Anyway, apparently, the same logic doesn't apply to Metameric's suggestion, since all the same "cracks" and holes in the line magically disappeer when you pull the air from the outside:
Metameric said:
I would keep the room a closed system and have the carbon recirculating air around the room, keeping your AC cooled air in the house, but have a vent somewhere pull air into the room with a 6" 'inductor' (~$30 at home depot, lowes, etc) then blowing out your roof vent. No scrubbing is necessary, as there will be no stink sucked into the system.

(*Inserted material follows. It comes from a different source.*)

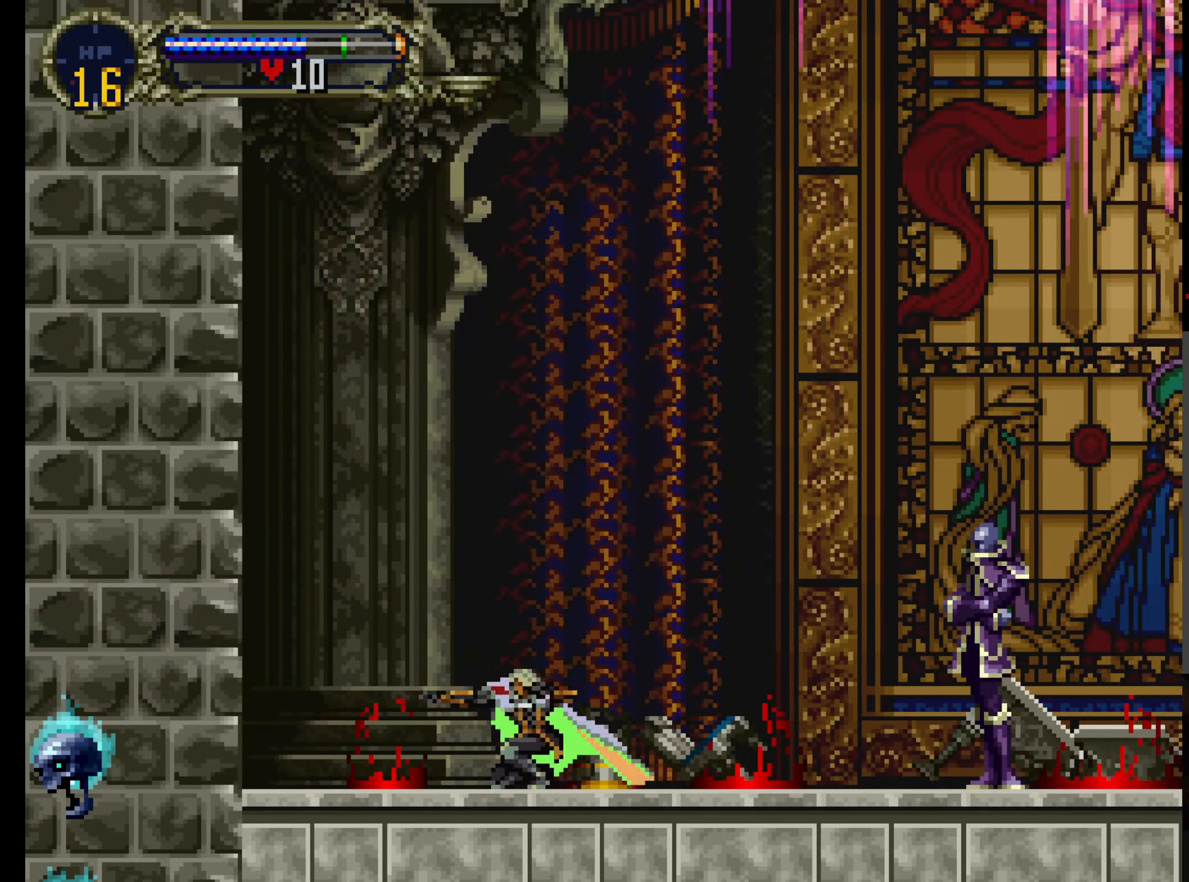
{"buttons": [], "left_stick": "center", "events": [[100, "B", "up"]]}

Maton, put the fan at the end of the line. The carbon filter at the beginning, and the hoods and lights in the middle.
Everything flows best that way.
Keeps the air moving, smell down, and room cool.
Metameric said:
Every watt generates roughly 3.4BTUs, so 600w=~2000BTU.

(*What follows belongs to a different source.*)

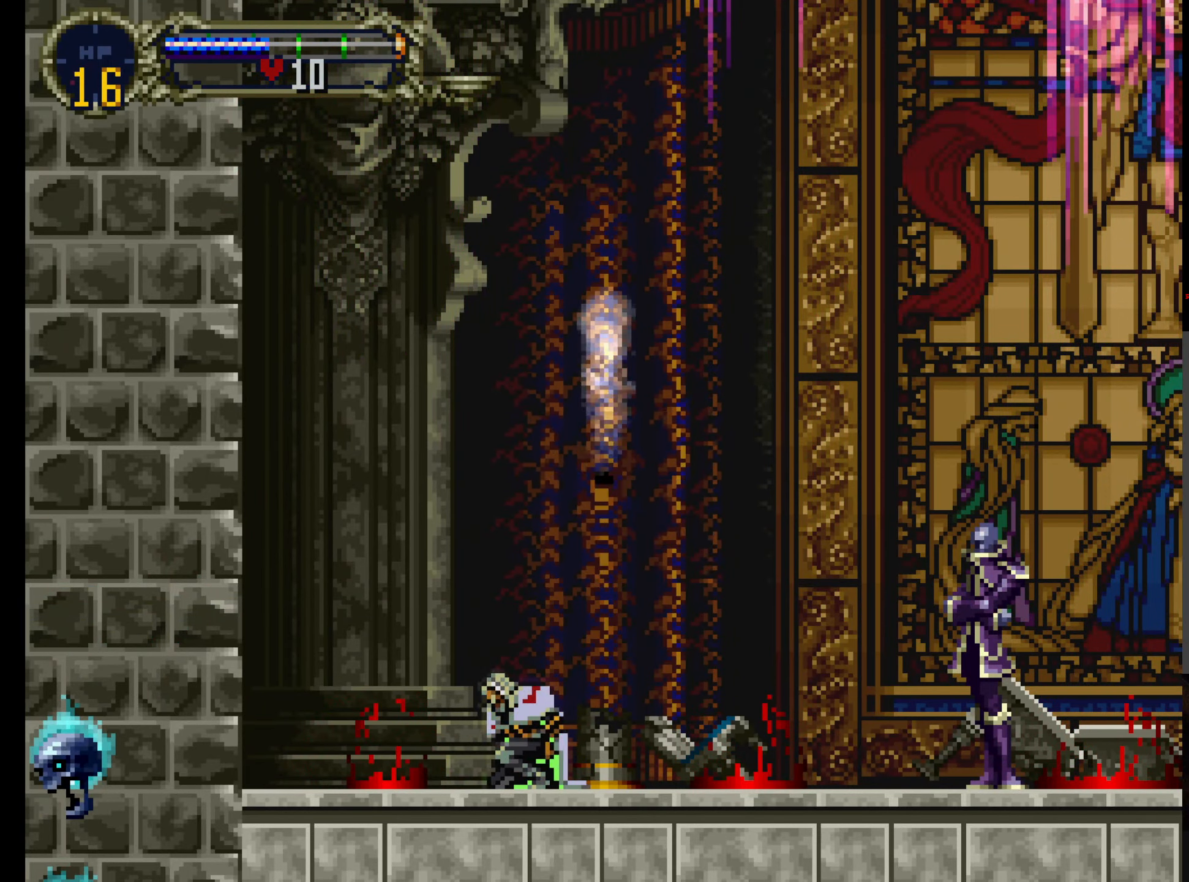
{"buttons": ["A", "DPAD_RIGHT"], "left_stick": "center", "events": [[166, "DPAD_RIGHT", "down"], [500, "A", "down"]]}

Sort of - but not for HID lighting.
You're moving that watt around too much - letting it do to many things - a "watt" in an electrical rating somewhere doesn't immediately translate into that equivalent amount of heat-by-product.
The "600w" in 600w HPS means that the device has 600watts of input power at the bulb.
"Watt" is just a way of quantifying joules-per-second, the watts can't both be heat and light.
Obviously, most of that 600w is light.
Maton said:
Also is there any other upgrades that would be effective besides a co2 system that Im trying to get?
Um. To add co2 to that particular arrangement, you'd need to rework things pretty considerably and add a second cannon fan to effectively deal with odor.
Why don't you add another light or two first? You already have plenty of airflow.
co2 is the *last* thing to do here - you have lots of space and headroom with the equipment you have.
EDIT: Maton, I forgot you had a A/C there. Um - I actually would probably drop that - you'd free up electricity for lights and that cannon fan has got to move massive amounts of air.
If you really want to use it - Metameric was right about running a outside vent to the lamps, then back outside - that is the way to do this - but you'd have to get a second cannon fan to treat the air in the grow space itself with the carbon filter since the cannon fan you have will be taken up with lamp-cooling duty.